There are a few points though to make here:
If you insert WHERE hits.hithour = 20, BigQuery still has to scan the whole table to find what is 20 from what is not. That means that the 23Gbs you observed still accounts for the whole day.
For comparison, I tested your query against our ga_sessions and it took around 31 days to reach 23Gb of data. As you are not selecting that many fields, it shouldn't be that easy to reach this amount unless you have a considerable high traffic volume coming from your data source.
Given current pricing for BigQuery, 23Gbs would consume you roughly $0.11 to process, which is quite cost-efficient.
Another thing I could imagine is that you are running this query several times a day and have no cache or some proper architecture for these operations.
All this being said, you can optimize your query but I suspect it won't change that much in the end as it seems you have quite a high volume of data. Processing 23Gbs a few times shouldn't be a problem but if you are concerned that it will reach your quota then it seems like you are running several times a day this query.

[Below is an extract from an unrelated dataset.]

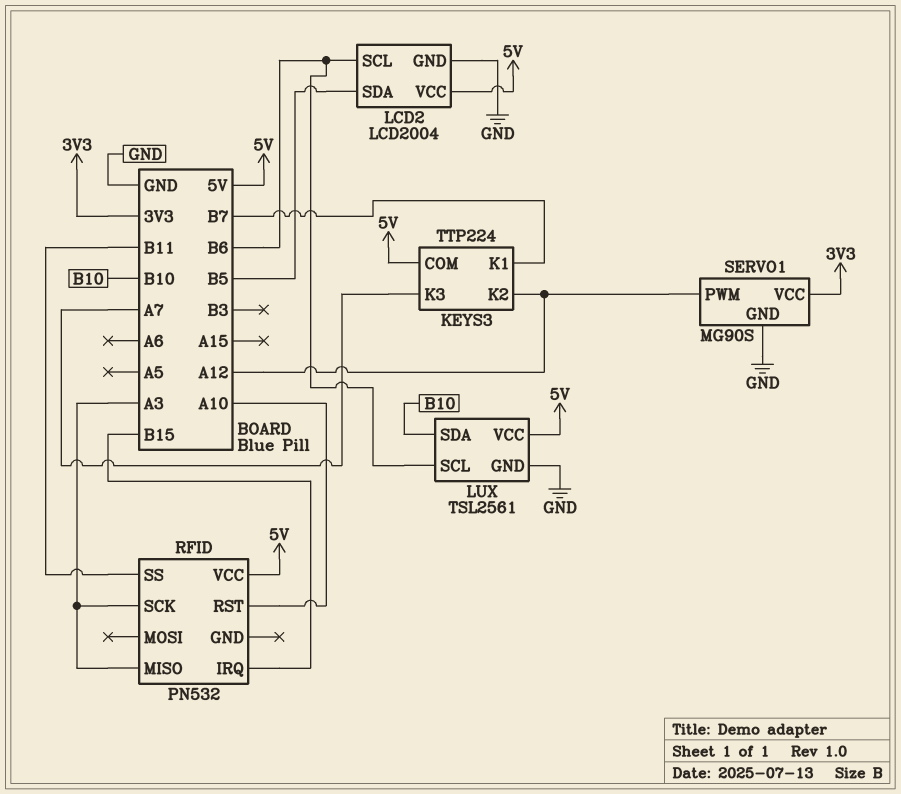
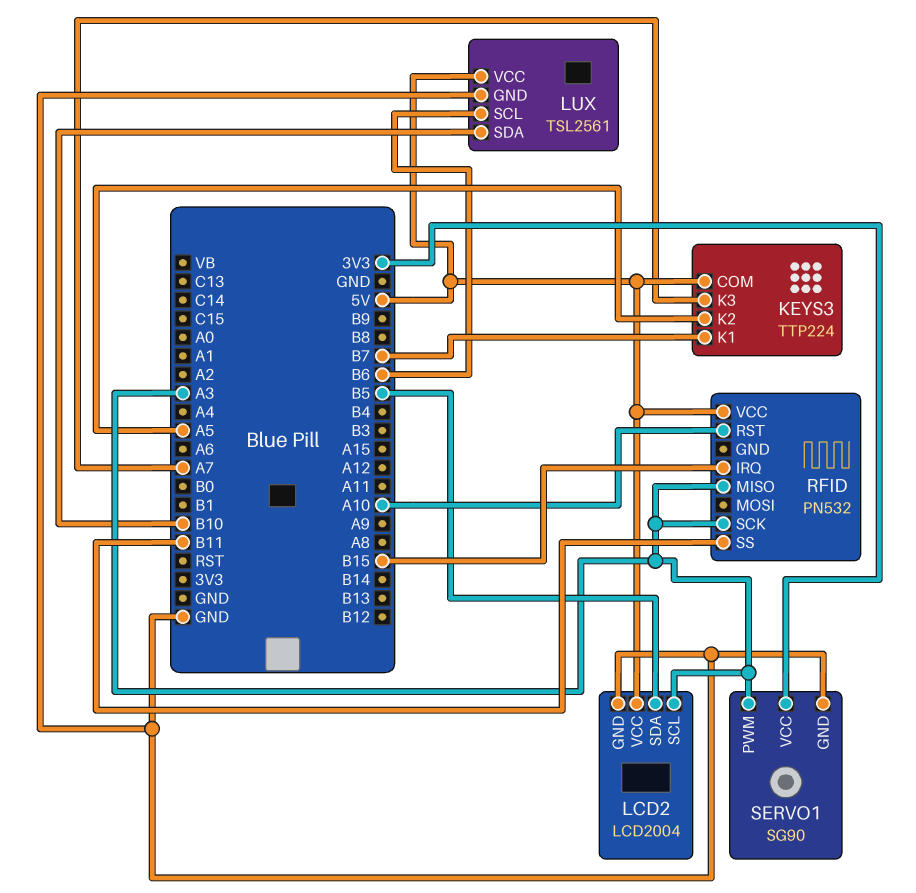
KEYS3 pin K2: A12 -> A5
LCD2 pin SCL: B6 -> A3
SERVO1: MG90S -> SG90
SERVO1 pin PWM: A12 -> A3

This being the case, see if using either some cache flag or saving the results into another table and then querying it instead will help. Also, you could start saving daily tables with just the sessions you are interested in (having the URL patterns you are looking for) and then running your final query in these newly created tables, which would allow you to query over a bigger range of days spending much less for that.